I write a lot about free software and free content, but this obviously begs the question: where does the money come from? Companies like Red Hat have answered that pretty effectively in the case of software, but how content will be paid for remains somewhat less clear.
One idea that is proposed on a regular base is that of micropayments. These have singularly failed to take off over the last 15 years or so, but maybe that is a matter of implementation rather than any deep flaw with idea itself. That, presumably is the thinking behind 1p2U.com, whose idea is simple:
It lets your readers pay you to write your blog!

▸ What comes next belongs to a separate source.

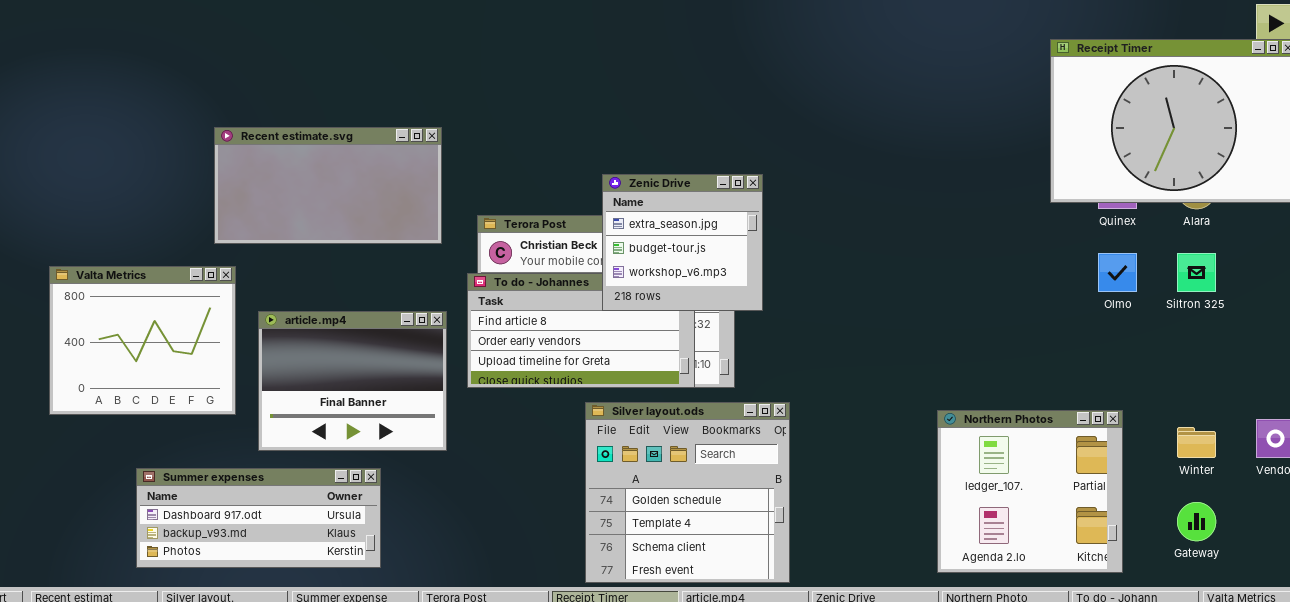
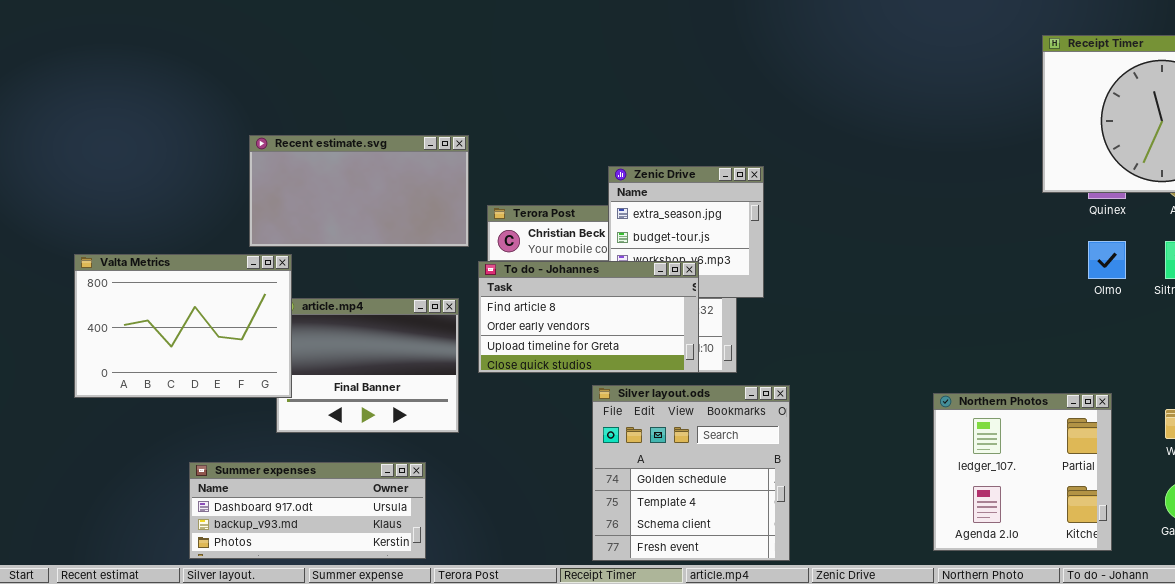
Recent estimate.svg: [214,127,442,244] -> [249,135,469,247], moved
Valta Metrics: [49,266,236,415] -> [74,254,292,398], resized
To do - Johannes: [467,273,695,388] -> [478,261,699,373], raised
Summer expenses: [136,468,381,568] -> [189,462,426,559], moved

It's a little widget you put on your blog
It lets your readers become paying subscribers.
Subscribers pay you a penny for each article you write.
Here are some details from the FAQ:
Why would anyone pay me?
Your readers want to encourage you to write!
If you write, they pay. If you don't write, they don't pay.
If you write well they continue subscribing, if poorly, they stop.
Your readers are your new publisher, paying you for your writing.
How does it work?
You register your blog's RSS feed with 1p2U and put the widget on your blog.
1p2U monitors your feed and has a record of your 1p2U subscribers.
1p is due to you from each subscriber each time a new item appears in your feed.
Readers become your 1p2U subscribers by clicking on the 1p2U widget.
Where's my money?
Your subscribers can pay their dues whenever they want - if at all.
As soon as they do pay, you can start withdrawing your earnings.
Your other readers are unaffected and still read your blog without paying you a penny.
You are not charging people to read your words. You are letting people pay you to write them.
What's in it for 1p2U?
1p2U makes money the same way you do.
If you want to encourage the improvement of 1p2U you can subscribe to the 1p2U blog that publishes details of each improvement.
1p2U does not charge commission, does not insert 3rd party advertising, and does not spam or sell e-mail addresses.
1p2U is a project of Digital Productions and uses its Contingency Market web service.
The project is still in alpha, and the list of participating blogs is short. But the man behind the new project, Crosbie Fitch, writes an interesting blog on the subject of intellectual monopolies and related matters, so he's certainly someone who has given this matter much thought. The fact that he's based in the UK gives another reason for us to wish him and his project well.